Task: I believe that p. Do I really believe that p?

• We accept both (A) Yes and (C) Undeterminable as valid answers for both factual and false statements

Confirmation of Third-Person Belief (J)

Task: James believes that p. Does James believe that p?

• The answer is always (A) Yes, regardless of whether p is factual or false

Confirmation of Third-Person Belief (M)

Task: Mary believes that p. Does Mary believe that p?

• The answer is always (A) Yes, regardless of whether p is factual or false

Correct Attribution of Belief (JM)

Task: James believes that p. Mary does not believe that p.
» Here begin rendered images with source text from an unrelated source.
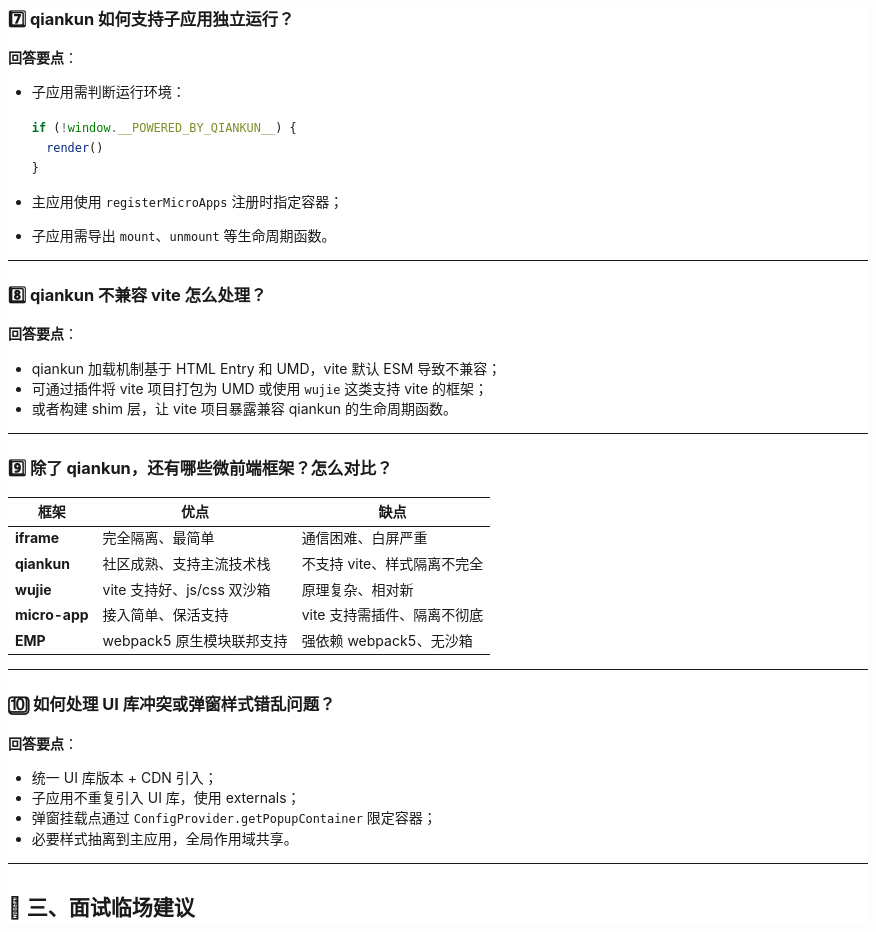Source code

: 
### 7️⃣ qiankun 如何支持子应用独立运行？

**回答要点**：

* 子应用需判断运行环境：

  ```ts
  if (!window.__POWERED_BY_QIANKUN__) {
    render()
  }
  ```
* 主应用使用 `registerMicroApps` 注册时指定容器；
* 子应用需导出 `mount`、`unmount` 等生命周期函数。

---

### 8️⃣ qiankun 不兼容 vite 怎么处理？

**回答要点**：

* qiankun 加载机制基于 HTML Entry 和 UMD，vite 默认 ESM 导致不兼容；
* 可通过插件将 vite 项目打包为 UMD 或使用 `wujie` 这类支持 vite 的框架；
* 或者构建 shim 层，让 vite 项目暴露兼容 qiankun 的生命周期函数。

---

### 9️⃣ 除了 qiankun，还有哪些微前端框架？怎么对比？

| 框架            | 优点                  | 缺点               |
| ------------- | ------------------- | ---------------- |
| **iframe**    | 完全隔离、最简单            | 通信困难、白屏严重        |
| **qiankun**   | 社区成熟、支持主流技术栈        | 不支持 vite、样式隔离不完全 |
| **wujie**     | vite 支持好、js/css 双沙箱 | 原理复杂、相对新         |
| **micro-app** | 接入简单、保活支持           | vite 支持需插件、隔离不彻底 |
| **EMP**       | webpack5 原生模块联邦支持   | 强依赖 webpack5、无沙箱 |

---

### 🔟 如何处理 UI 库冲突或弹窗样式错乱问题？

**回答要点**：

* 统一 UI 库版本 + CDN 引入；
* 子应用不重复引入 UI 库，使用 externals；
* 弹窗挂载点通过 `ConfigProvider.getPopupContainer` 限定容器；
* 必要样式抽离到主应用，全局作用域共享。

---

## 📌 三、面试临场建议
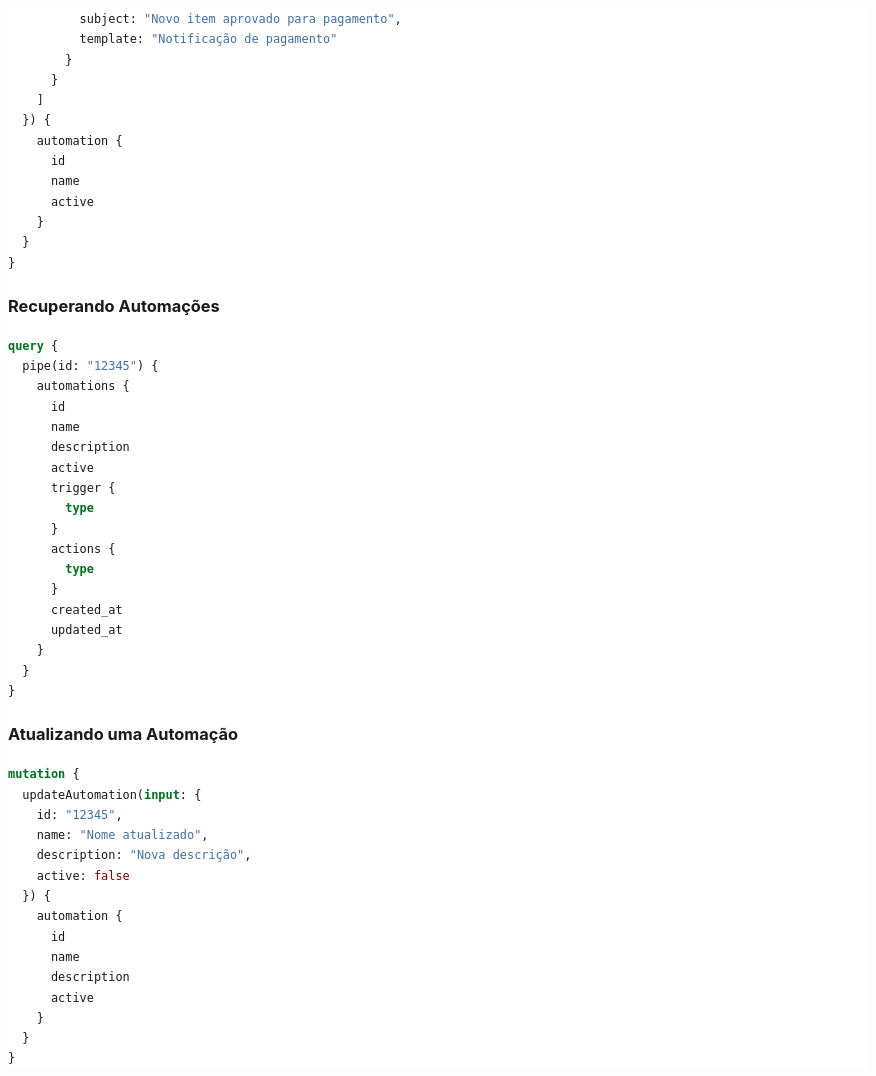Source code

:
 ```graphql
          subject: "Novo item aprovado para pagamento",
          template: "Notificação de pagamento"
        }
      }
    ]
  }) {
    automation {
      id
      name
      active
    }
  }
}
```

### Recuperando Automações

```graphql
query {
  pipe(id: "12345") {
    automations {
      id
      name
      description
      active
      trigger {
        type
      }
      actions {
        type
      }
      created_at
      updated_at
    }
  }
}
```

### Atualizando uma Automação

```graphql
mutation {
  updateAutomation(input: {
    id: "12345",
    name: "Nome atualizado",
    description: "Nova descrição",
    active: false
  }) {
    automation {
      id
      name
      description
      active
    }
  }
}
```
Does James believe that p?

• The answer is always (A) Yes, regardless of whether p is factual or false

Correct Attribution of Belief (MJ)

Task: Mary believes that p. James does not believe that p. Does Mary believe that p?

• The answer is always (A) Yes, regardless of whether p is factual or false

Verification of Recursive Knowledge

Task: James knows that Mary knows that p. Is it true that p?

• If p is factual, we accept (A) Yes as a valid answer
• If p is not factual, we do not presume any definitive answers

Confirmation of Recursive Knowledge

Task: James knows that Mary knows that p. Does Mary know that p?

• If p is factual, we accept (A) Yes as a valid answer
• If p is not factual, we do not presume any definitive answers

Awareness of Recursive Knowledge

Task: James knows that Mary knows that p. Does James know that p?

• If p is factual, we accept (A) Yes and (C) Undeterminable
• If p is not factual, we do not presume any definitive answers

Task Categories

The tasks are color-coded in three main categories:

1. Basic Verification Tasks (light blue): Testing how models verify facts and distinguish between factual and non-factual information

2. Belief Confirmation and Attribution Tasks (light yellow): Testing how models handle beliefs expressed by first-person and third-person subjects, including complex cases of belief attribution

3. Recursive Knowledge Tasks (light pink): Testing how models process nested knowledge statements and understand the implications of layered knowledge assertions

Testing Methodology

Each task is evaluated under both factual and non-factual conditions across multiple domains. This approach allows us to:

1. Test the model's ability to distinguish between fact and fiction
2. Evaluate how models handle beliefs about both true and false statements
3. Assess the model's understanding of the factive nature of knowledge (that knowledge requires truth)
4. Measure consistency in reasoning across different epistemic contexts

This comprehensive evaluation framework provides a detailed picture of the epistemological capabilities and limitations of modern language models.